What we had overlooked was the arrangements failure to provide a head on the pump. It needed a foot valve or non-return valve (n.r.v). The discovery was made the day before we were due to leave, crack of dawn. A desperate search through the back streets of Norwich produced nothing better than a bronze non-return valve for water applications. It didn't look all that professional strapped with sellotape to the strut but it seemed to work. During the flight the n.r.v. proved itself to be a s.r.v. (slow return valve) and it was Mandy's job to watch the meniscus make its inexorable way down the plastic tube. At a point where it threatened to disappear under her seat she prodded the pump switch to resume the cycle. I was perhaps thankful for the distraction during a rather miserable flight one day from Egypt to Luxor when we met up with the ITCZ.Believe you me, the ITCZ is evil in the desert. What it does is to scoop up the sand and make an orange and highly abrasive pea souper. Hour after hour; as Mandy watched the tube, part fixated by now,' I watched the prop - couldn't see any further than the prop - expecting to observe it slowly reduce in diameter till we were left with a cheerfully spinning hub and a tacho off the scale. I didn't like to think what might be making its way through the air inlet filters into the engine. Imagination outstripped reality and on the apron at Luxor later there was little evidence other than highly polished leading edges to the blades. Mandy never really took to aviation. Maybe she overdosed on it from her husband. None of the children are that keen either, for the same reason, maybe.

The two younger children, Sam and Lucy are at school near Anthony's hometown of Worthing in Sussex. Sam flies about the streets of Worthing and Chichester on roller blades, followed closely by Lucy. The older son, Alex, has recently started at Hertford College, Oxford, doing English. His first fight was in Tiger Moth G-ACDC. Anthony joined the tiger Club in 1982. Alex has been up with his dad in Stampes WEF, TKC and SHS, but somehow it never seemed cool enough for him, though he does enjoy inverted flight.

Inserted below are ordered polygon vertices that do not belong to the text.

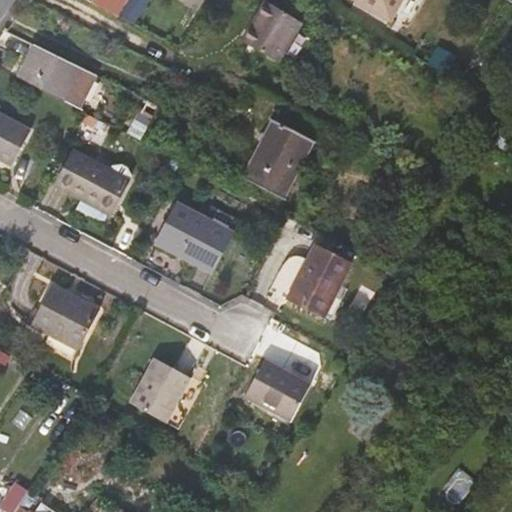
[(107,0),(104,6),(120,15),(129,0),(107,0)]
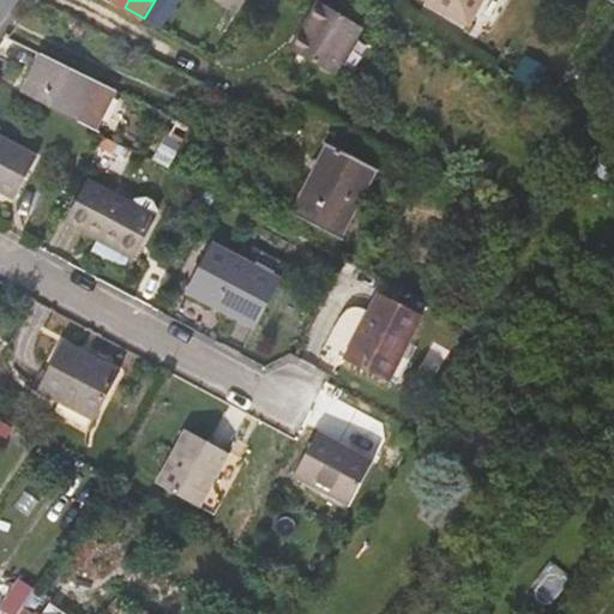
[(324,0),(307,0),(284,41),(326,67),(355,18),(324,0)]
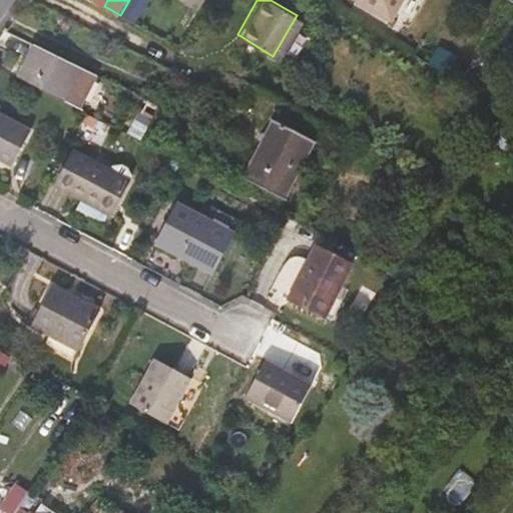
[(404,0),(356,0),(393,21),(404,0)]
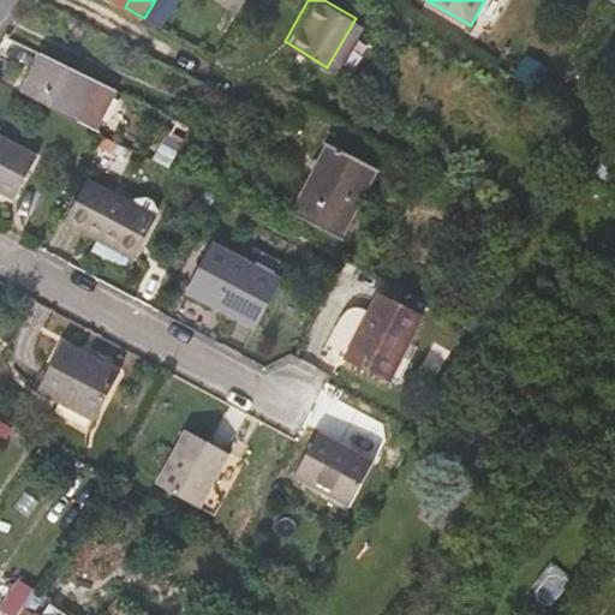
[(103,112),(114,91),(47,57),(24,96),(77,124),(93,131),(103,112)]
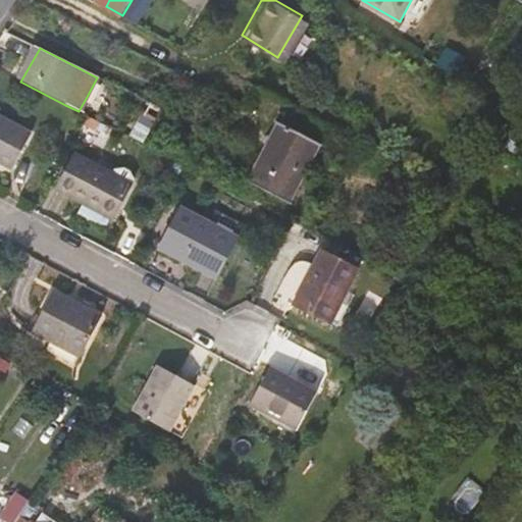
[(0,119),(0,163),(14,171),(33,137),(0,119)]
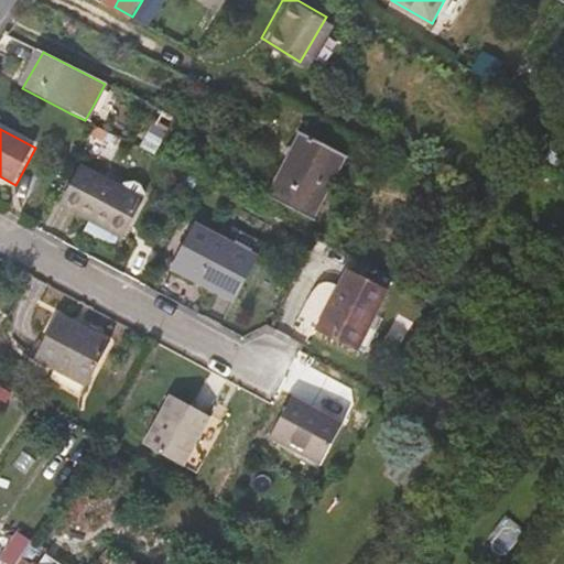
[(345,153),(301,132),(269,196),(312,217),(345,153)]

In the first year of the British Aerobatic Association, when the committee included Neil Williams, Manx Kelly, John Blake and James Black, Anthony produced its monthly newsletter. He was an occasional competitor in a Stampe at intermediate level and also flew Zlin 526 and Stampe in aerobatic displays and competitions in France and Italy. He has held a pilot's licence uninterrupted for over 40 years and has been an instructor for many of them. First trained on Tiger Moth and Auster at Ipswich Airport, Nacton, he entered the Royal Air Force in 1956, Flying Training Command, flying piston Provost and Vampire.

In 1963 Anthony moved to Central Africa, living first in Salisbury, Rhodesia (Harare, Zimbabwe) end then Ndola in Zambia, where he instructed on J-3 Cub, Tiger Moth, Tripacer, Colt, Mooney Super 21, Cessna 172 and 182, and Cherokee 140. He provided the crazy flying display (as it was somewhat inappropriately called) at the Mashonaland Flying Club's Air Days at Mount Hampden (now Charles Prince) Airport. He demonstrated the first Mooney in Kenya and flew himself regularly on business trips in the Rhodesias (Zimbabwe, Zambia), Nyasaland (Malawi),Tanganyika (Tanzania), Kenya and Uganda. Returning to England in 1970. Anthony continued to fly with the Tiger Club at Redhill and also gave aerobatic instruction with Mike Riley at Booker on CAP 10 and SV-4C Stampe. He has given aerobatic instruction on Citabria (in the USA where he got his FAA CPL) and a Chipmunk. From 1994 to 1998 Anthony was General Manager of the Popular Flying Association based at Shoreham.